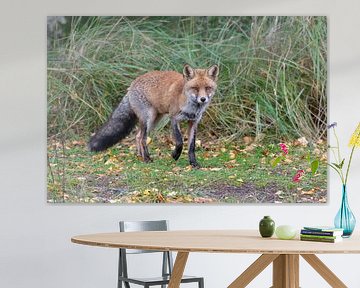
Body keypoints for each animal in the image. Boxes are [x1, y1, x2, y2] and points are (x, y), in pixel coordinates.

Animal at [90, 63, 219, 166]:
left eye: (208, 88)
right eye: (195, 88)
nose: (203, 99)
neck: (190, 106)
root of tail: (132, 84)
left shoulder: (193, 122)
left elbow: (192, 146)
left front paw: (193, 163)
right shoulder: (174, 118)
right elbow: (179, 141)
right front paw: (175, 155)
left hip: (156, 121)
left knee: (137, 136)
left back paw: (141, 156)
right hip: (149, 117)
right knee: (142, 138)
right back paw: (147, 159)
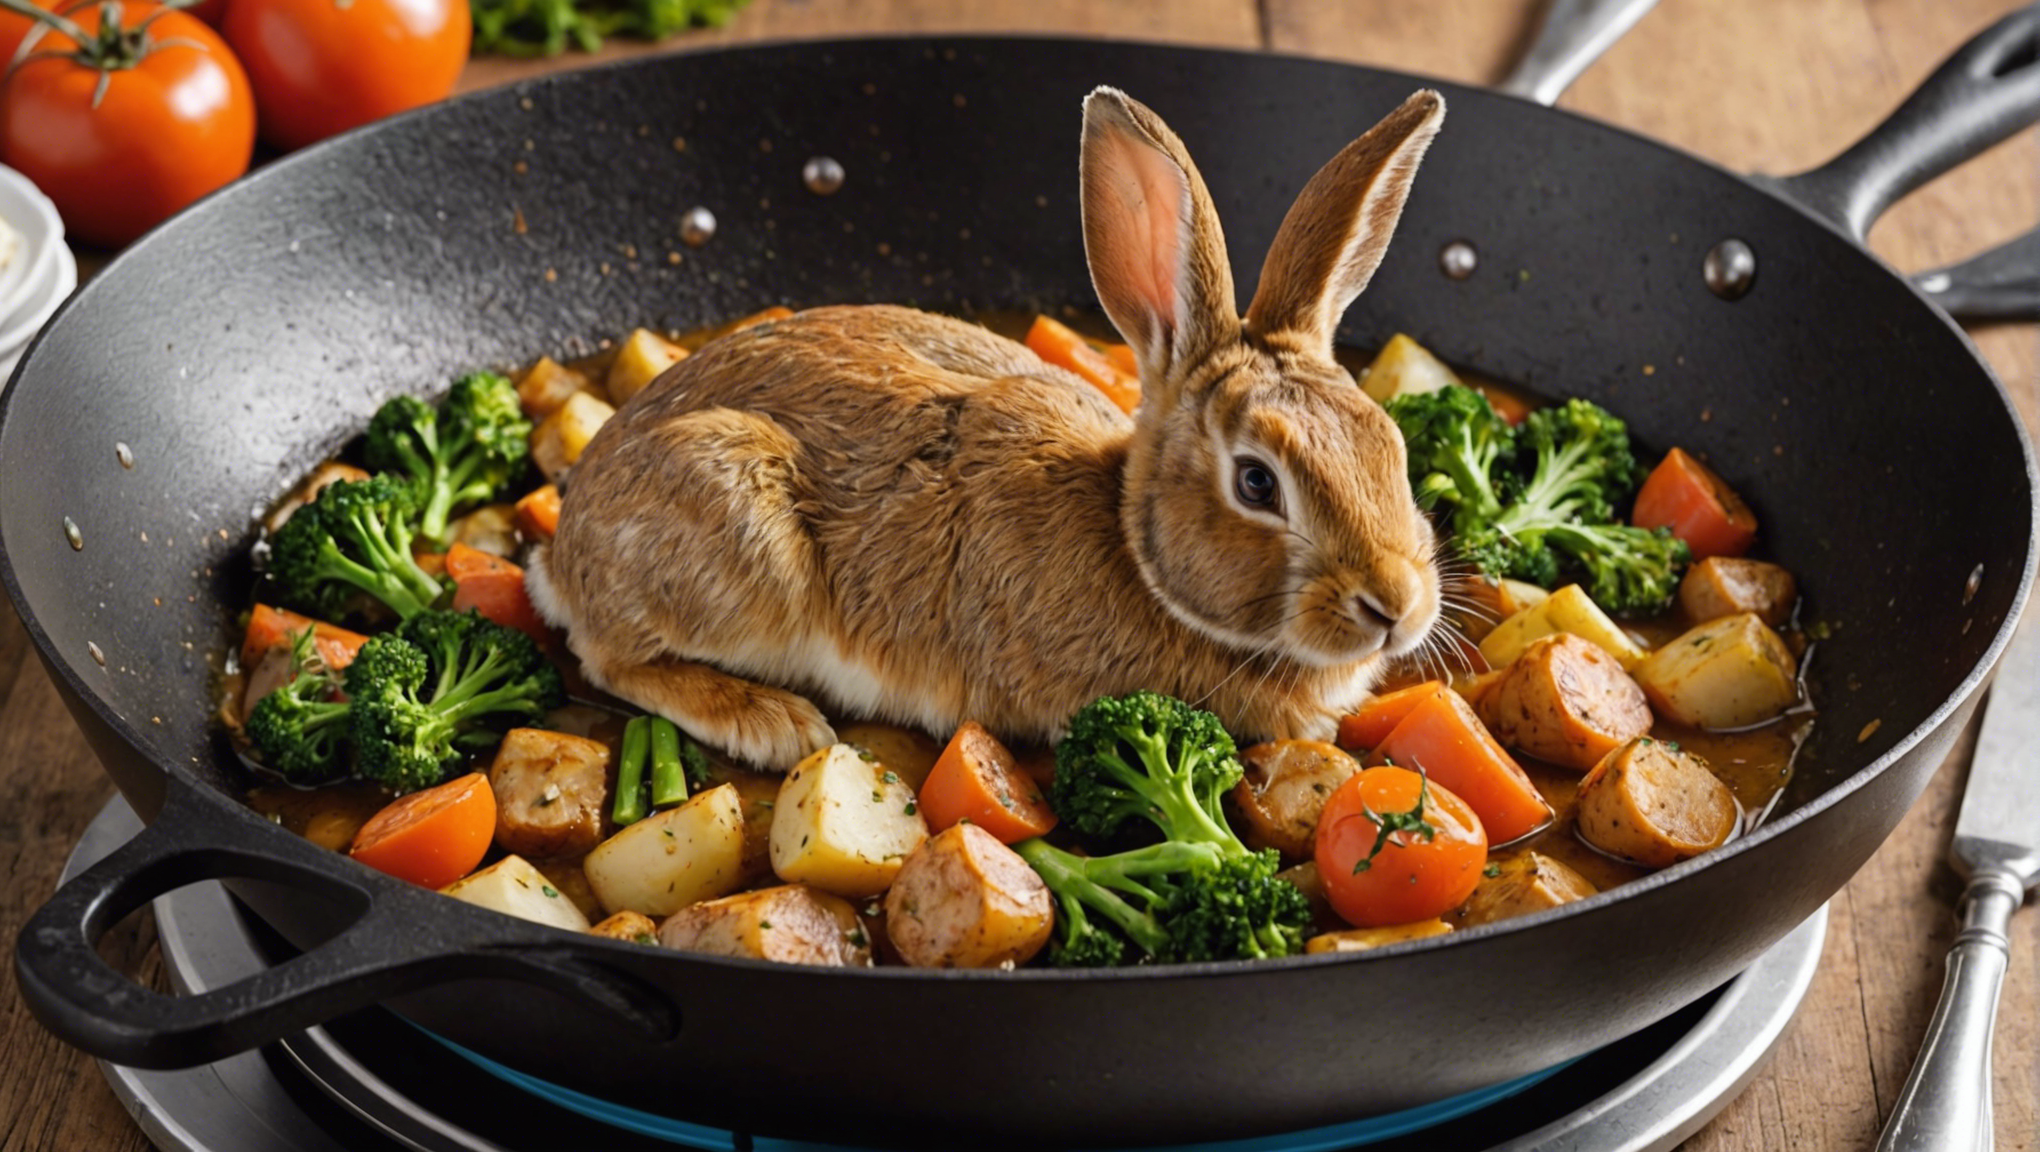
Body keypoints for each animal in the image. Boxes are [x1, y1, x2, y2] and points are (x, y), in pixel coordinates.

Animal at [524, 87, 1449, 770]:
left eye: (1393, 446)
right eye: (1257, 481)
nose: (1394, 608)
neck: (1137, 554)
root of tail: (566, 554)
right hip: (738, 526)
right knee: (613, 657)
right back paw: (770, 720)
=======
• _ACTIVITY_: Only the lines above from the line containing "neck: (190, 106)" through the line containing "right hip: (149, 117)" should be retyped, exactly and with both ends included.

• _TASK ANSWER_:
neck: (190, 106)
root of tail: (132, 84)
left shoulder: (193, 122)
left elbow: (192, 146)
left front paw: (193, 163)
right shoulder: (174, 118)
right elbow: (179, 141)
right front paw: (175, 155)
left hip: (156, 121)
left knee: (137, 136)
left back paw: (141, 156)
right hip: (149, 117)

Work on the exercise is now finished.